» **Excerpted passage**
Traditional groundfish fishermen who worked the nearshore waters of Massachusetts and Rhode Island with handheld longlines had endured enough. Newfangled fish traps seemed to be robbing them of their catch and threatening their future. But the fishermen who tended the traps charged the longliners with interfering in their livelihood. In the winter of 1869—1870, the controversy spilled into the state legislatures of Rhode Island and Massachusetts. The Massachusetts legislature refused to intervene in the controversy, while the Rhode Island legislature considered complete and immediate removal of the traps. The lack of knowledge about fish off New England fueled the controversy.
Combining his stature as a scientist with uncanny political instincts, an ambitious young naturalist at the Smithsonian Institution in Washington, D.C., by the name of Spencer Fullerton Baird transformed the controversy into a platform for committing the federal government to investigating marine life off New England. Baird, who was born in Reading, Pennsylvania, in 1823, had joined the staff of the Smithsonian Institution in 1850, after a brief career as a professor of natural history at Dickinson College.
During summer collecting expeditions in New England, Baird had gained firsthand experience with fishermen's complaints about declining fish populations. Baird believed that resolving the controversy depended upon greater understanding of the fishes themselves. With $100 from the Smithsonian and a 30-foot Treasury Department sloop, Baird continued his own investigations in 1870. By the end of the year, he had prepared a proposal for an expanded inquiry that would require a larger budget and its own institution.

» **What you are asked to do**
Copy word for word the part of the fish trap controversy passage starting at "During summer collecting" and ending at "its own institution.".

» **Source data**

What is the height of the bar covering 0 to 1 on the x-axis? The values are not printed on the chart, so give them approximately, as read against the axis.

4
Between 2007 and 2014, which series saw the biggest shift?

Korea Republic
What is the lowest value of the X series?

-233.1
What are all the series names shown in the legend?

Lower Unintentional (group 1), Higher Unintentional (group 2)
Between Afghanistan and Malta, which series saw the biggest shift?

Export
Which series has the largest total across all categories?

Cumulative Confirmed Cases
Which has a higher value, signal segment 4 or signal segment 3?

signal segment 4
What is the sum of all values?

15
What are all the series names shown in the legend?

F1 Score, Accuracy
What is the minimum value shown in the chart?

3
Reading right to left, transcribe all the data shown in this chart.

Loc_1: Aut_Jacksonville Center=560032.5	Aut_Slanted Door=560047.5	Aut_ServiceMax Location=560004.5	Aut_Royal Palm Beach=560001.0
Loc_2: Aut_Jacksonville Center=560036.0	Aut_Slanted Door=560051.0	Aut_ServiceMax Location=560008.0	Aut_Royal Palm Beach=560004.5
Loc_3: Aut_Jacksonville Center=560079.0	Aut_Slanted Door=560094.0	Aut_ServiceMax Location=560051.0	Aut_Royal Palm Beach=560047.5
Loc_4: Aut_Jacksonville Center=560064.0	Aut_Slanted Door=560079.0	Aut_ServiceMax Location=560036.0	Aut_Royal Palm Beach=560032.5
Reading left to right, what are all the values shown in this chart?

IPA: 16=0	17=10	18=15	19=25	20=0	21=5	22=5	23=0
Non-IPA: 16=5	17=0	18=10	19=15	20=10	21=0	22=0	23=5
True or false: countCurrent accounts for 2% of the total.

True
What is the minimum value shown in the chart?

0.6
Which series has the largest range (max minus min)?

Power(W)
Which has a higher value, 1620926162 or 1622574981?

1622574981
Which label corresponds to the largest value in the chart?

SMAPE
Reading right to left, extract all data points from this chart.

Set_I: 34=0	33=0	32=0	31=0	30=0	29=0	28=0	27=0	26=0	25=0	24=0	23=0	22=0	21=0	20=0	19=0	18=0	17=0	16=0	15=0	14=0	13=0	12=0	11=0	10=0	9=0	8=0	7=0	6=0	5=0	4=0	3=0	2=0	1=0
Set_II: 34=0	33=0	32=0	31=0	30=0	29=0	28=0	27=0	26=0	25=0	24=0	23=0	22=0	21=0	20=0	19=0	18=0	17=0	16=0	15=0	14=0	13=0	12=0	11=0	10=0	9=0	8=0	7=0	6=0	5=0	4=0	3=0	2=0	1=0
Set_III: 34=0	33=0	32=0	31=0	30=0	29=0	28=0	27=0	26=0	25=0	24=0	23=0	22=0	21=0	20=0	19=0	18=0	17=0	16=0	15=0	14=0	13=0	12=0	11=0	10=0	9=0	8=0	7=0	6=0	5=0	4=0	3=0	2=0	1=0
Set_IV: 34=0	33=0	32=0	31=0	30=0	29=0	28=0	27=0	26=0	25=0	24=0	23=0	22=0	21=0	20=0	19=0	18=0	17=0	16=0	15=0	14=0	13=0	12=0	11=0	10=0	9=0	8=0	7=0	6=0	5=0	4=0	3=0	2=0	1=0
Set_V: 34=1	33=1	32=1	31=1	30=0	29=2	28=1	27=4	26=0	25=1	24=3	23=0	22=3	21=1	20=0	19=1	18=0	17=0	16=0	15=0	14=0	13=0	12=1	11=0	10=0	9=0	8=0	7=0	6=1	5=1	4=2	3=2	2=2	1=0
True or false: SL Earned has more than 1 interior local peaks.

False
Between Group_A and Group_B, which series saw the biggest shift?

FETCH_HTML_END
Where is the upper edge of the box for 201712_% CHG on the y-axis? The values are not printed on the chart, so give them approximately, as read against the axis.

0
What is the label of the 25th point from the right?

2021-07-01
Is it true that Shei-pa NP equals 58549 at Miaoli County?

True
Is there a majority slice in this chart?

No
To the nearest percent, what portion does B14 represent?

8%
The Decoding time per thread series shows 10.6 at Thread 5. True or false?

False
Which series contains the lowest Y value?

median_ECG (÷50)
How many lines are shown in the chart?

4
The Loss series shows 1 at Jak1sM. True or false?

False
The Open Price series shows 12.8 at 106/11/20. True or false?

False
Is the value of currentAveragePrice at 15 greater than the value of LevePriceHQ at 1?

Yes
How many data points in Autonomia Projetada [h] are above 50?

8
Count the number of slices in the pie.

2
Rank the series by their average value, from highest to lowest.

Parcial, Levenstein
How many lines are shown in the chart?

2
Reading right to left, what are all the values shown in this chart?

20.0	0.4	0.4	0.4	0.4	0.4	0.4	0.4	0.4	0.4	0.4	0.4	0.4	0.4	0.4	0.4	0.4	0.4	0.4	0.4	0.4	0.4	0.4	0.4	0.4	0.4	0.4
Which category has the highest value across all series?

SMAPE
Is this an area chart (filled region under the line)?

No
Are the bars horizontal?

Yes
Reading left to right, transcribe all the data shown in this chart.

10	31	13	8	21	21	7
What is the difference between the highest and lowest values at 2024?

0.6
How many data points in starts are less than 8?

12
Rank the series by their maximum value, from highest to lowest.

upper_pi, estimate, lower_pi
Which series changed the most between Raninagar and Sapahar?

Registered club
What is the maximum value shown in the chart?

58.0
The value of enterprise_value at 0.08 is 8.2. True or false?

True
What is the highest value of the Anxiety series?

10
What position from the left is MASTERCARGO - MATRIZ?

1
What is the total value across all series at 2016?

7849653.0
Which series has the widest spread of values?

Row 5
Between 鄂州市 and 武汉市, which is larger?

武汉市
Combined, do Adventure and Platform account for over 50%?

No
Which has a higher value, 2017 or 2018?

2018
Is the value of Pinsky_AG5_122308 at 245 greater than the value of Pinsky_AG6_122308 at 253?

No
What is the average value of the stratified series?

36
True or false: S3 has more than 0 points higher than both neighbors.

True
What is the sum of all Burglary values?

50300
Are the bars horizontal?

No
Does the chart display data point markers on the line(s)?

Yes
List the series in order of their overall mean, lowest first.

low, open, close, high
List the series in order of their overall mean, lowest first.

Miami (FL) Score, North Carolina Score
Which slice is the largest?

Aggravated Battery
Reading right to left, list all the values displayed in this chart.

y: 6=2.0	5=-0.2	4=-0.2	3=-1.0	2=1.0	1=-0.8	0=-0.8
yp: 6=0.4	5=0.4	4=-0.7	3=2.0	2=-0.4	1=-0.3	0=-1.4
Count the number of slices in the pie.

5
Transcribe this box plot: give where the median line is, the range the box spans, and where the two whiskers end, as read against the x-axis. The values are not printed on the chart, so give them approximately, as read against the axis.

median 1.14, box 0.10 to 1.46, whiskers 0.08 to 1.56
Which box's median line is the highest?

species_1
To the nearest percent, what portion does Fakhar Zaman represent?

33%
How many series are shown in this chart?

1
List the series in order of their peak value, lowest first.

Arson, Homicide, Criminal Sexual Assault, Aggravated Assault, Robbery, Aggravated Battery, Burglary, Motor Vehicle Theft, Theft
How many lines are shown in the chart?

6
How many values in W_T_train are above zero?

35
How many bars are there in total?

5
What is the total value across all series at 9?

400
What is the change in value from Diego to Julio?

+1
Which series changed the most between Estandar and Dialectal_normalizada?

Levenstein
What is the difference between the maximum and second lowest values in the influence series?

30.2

» **Worked solution**
During summer collecting expeditions in New England, Baird had gained firsthand experience with fishermen's complaints about declining fish populations. Baird believed that resolving the controversy depended upon greater understanding of the fishes themselves. With $100 from the Smithsonian and a 30-foot Treasury Department sloop, Baird continued his own investigations in 1870. By the end of the year, he had prepared a proposal for an expanded inquiry that would require a larger budget and its own institution.